Imaging tests such as pelvic ultrasound or sometimes MRI can help detect endometriomas (ovarian cysts related to endometriosis) or deep lesions but may miss smaller or superficial implants. The only way to definitively diagnose endometriosis is through laparoscopy, a minimally invasive surgery in which a camera is inserted into the abdomen to directly see and often biopsy lesions.
Tracking your cycle and mood swings with the help of HealCycle can help fasten the process.
What tests might be used when endometriosis is suspected?
Clinicians may use a mix of approaches, depending on your symptoms and goals.
Test or tool | What it involves | What it can show |
|---|---|---|
Pelvic exam | Manual exam through vagina and abdomen | Tender areas, nodules, fixed uterus, large cysts |
Transvaginal or abdominal ultrasound | Imaging with sound waves | Ovarian cysts (endometriomas), some deep lesions |
MRI (in selected cases) | Detailed imaging with magnets | Deep infiltrating lesions, extent of disease |
Laparoscopy | Keyhole surgery under anesthesia | Direct visualization and biopsy; confirms diagnosis |
What treatment options are available for endometriosis?
There is currently no known cure for endometriosis, but there are multiple ways to manage symptoms and improve quality of life. Broad categories include:
Pain management (for example, nonsteroidal anti‑inflammatory drugs, or NSAIDs)
Hormone therapies that suppress or modify the menstrual cycle
Surgical treatment to remove or destroy endometriosis lesions
Fertility‑focused treatments if pregnancy is desired
Supportive strategies such as pelvic floor physical therapy and mental health support as part of a multidisciplinary approach
The best combination depends on your symptoms, age, desire for pregnancy, other health conditions, and personal preferences.
How do hormonal treatments help with endometriosis?
Hormonal treatments aim to reduce or stop ovulation and menstruation, lowering estrogen levels and thereby slowing the growth and activity of endometriosis lesions. Common options include:
Combined estrogen‑progestin birth control pills, patches, or rings used continuously or cyclically
Progestin‑only pills, injections, implants, or hormonal intrauterine devices (IUDs)
Gonadotropin‑releasing hormone (GnRH) agonists or antagonists that create a temporary, reversible “medical menopause”
Other hormonal agents in specific situations, guided by a specialist
Can lifestyle strategies support medical treatment for endometriosis?
Lifestyle changes cannot cure endometriosis, but they can complement medical and surgical treatment and help you feel more in control.
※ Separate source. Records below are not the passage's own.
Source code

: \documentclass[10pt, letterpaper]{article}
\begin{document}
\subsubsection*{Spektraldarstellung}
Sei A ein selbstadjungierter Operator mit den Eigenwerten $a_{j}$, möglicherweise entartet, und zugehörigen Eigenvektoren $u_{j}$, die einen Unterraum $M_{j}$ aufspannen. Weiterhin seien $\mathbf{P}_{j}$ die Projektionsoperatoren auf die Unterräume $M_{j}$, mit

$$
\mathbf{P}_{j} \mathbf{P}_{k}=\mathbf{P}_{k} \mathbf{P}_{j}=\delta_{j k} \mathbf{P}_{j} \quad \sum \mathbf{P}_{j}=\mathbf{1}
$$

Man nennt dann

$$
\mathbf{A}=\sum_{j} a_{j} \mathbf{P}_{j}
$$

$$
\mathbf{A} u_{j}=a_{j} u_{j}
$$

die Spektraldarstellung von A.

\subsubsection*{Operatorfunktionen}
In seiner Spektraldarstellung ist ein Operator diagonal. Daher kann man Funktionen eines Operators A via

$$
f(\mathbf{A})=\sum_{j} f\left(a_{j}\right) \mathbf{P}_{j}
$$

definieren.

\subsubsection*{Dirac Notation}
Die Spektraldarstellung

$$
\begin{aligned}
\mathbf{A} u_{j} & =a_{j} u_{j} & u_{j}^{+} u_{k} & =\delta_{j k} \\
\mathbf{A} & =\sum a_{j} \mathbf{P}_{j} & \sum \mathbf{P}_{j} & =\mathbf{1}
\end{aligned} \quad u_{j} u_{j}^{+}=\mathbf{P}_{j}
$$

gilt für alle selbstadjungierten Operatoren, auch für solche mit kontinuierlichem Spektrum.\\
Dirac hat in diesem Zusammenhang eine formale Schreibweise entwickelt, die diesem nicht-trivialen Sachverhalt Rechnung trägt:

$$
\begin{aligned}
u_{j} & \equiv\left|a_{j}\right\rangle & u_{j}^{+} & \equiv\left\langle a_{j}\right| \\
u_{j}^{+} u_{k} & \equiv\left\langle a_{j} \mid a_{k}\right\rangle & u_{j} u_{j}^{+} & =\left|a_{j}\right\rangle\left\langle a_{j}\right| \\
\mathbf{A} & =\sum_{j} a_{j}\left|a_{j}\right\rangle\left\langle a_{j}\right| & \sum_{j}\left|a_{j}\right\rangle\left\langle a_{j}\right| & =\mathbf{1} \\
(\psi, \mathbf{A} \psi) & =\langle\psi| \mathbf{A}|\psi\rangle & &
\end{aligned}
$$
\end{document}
Helpful strategies may include:
Regular movement and gentle exercise to support mood, sleep, and overall pain coping
Heat therapy (like warm baths or heating pads) during flares
Working with a pelvic floor physical therapist if recommended to address muscle tension and pain
Mental health support, support groups, or counseling to manage the emotional load of a chronic condition.
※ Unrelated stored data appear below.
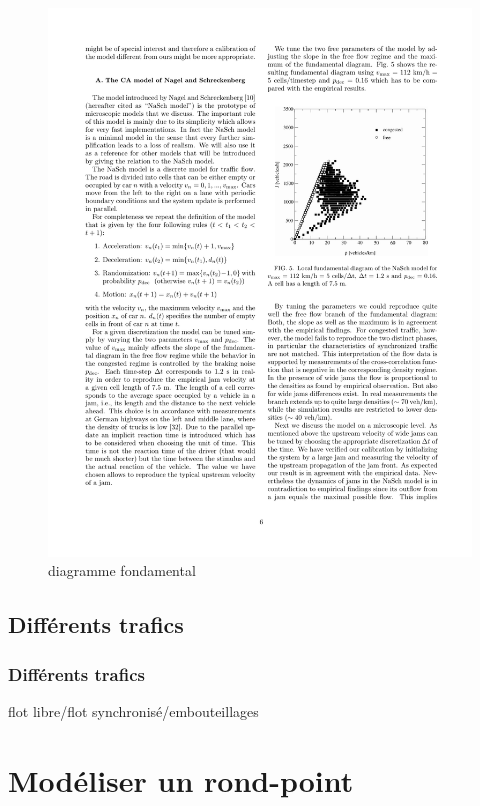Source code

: \documentclass[slidetop,11pt]{beamer}
\begin{document}
\begin{frame}
	\begin{figure}
	\begin{center}
	\includegraphics[scale = 0.7]{./images/diagramme-fondamental}
	\end{center}
	\caption{diagramme fondamental}
	\end{figure}

\end{frame}

	\subsection{Différents trafics}
\begin{frame}
	\frametitle{Différents trafics}
	flot libre/flot synchronisé/embouteillages
\end{frame}

\section{Modéliser un rond-point}
\end{document}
Because endometriosis is complex and individual, it is wise to check any diet or supplement changes with your clinician, especially if you are on medication or planning pregnancy.
When should someone see a doctor about possible endometriosis?
You should consider talking with a healthcare professional if you have menstrual pain that interferes with daily life, pain during sex, pain with bowel movements or urination around your period, or difficulty getting pregnant. If over‑the‑counter pain medications and basic self‑care no longer help, or your symptoms are slowly getting worse, it is reasonable to ask specifically whether endometriosis could be part of the picture.
Seeking care early can help reduce diagnostic delay, open up more treatment options, and give you a clearer understanding of what is happening in your body. Bringing a symptom diary—tracking pain, bleeding, bowel and bladder changes, and sexual pain—can make that conversation more productive.